Earlier this month, I travelled to Delaware for a family event.
Before the event, I had been trying to open a business bank account for an LLC I incorporated in Delaware several year ago. I intended the LLC to be a placeholder for any future business I might start.
I decided to open an LLC in Delaware because it has a business-friendly legal climate, and its annual business franchise fee of $250 was a fraction of California’s $800.
This year, I finally generated income from my business and decided to open a bank account in California to safeguard it.
Talk about being naive.
I registered my Delaware-headquartered business in California, which took two months. Just when I thought I was ready to open an account, I next had to apply for a California business license. The state estimated that the time to complete this process would be four months.

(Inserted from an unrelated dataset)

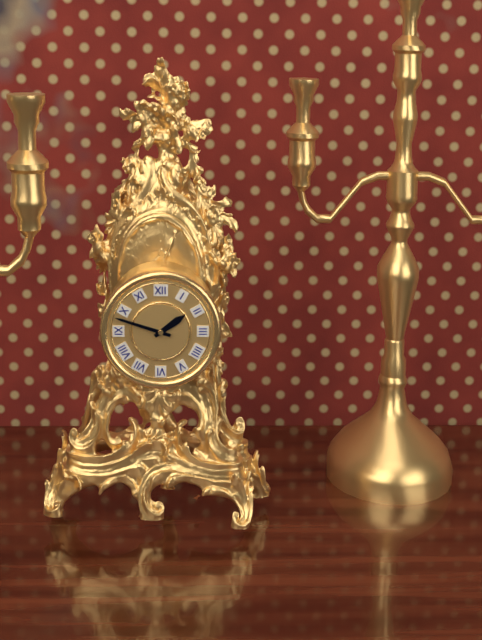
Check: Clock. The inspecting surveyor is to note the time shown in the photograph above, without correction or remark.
1:48
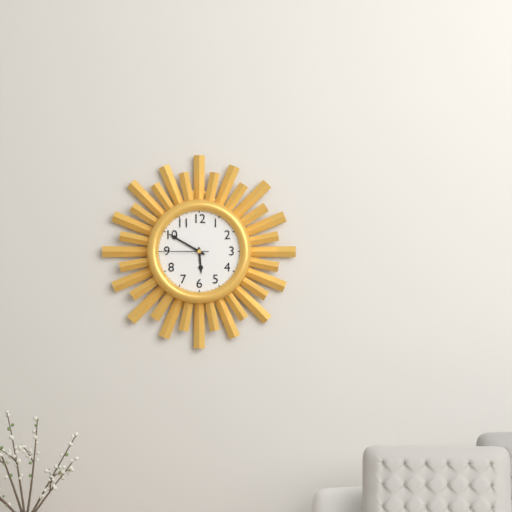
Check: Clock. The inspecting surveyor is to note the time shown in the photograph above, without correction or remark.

Frustrated that my check would no longer be valid by the time California’s labyrinthine bureaucracy stamped my paperwork, I decided to see if I could simply open a business account in Delaware.
The catch: I needed a business license.
So I went online, filled out a form in less than 3 minutes, and the state of Delaware granted me a temporary business license online.
I opened a bank account in Delaware the following day.
It costs $85 and takes four months to get a business license in California. In Delaware, it costs $43.50 and takes three minutes.
In the end, it is California’s economy that suffers. A California credit union lost my business to a Delaware one solely because Delaware’s government ran a process that was over 57,000 times more efficient, but cost half as much.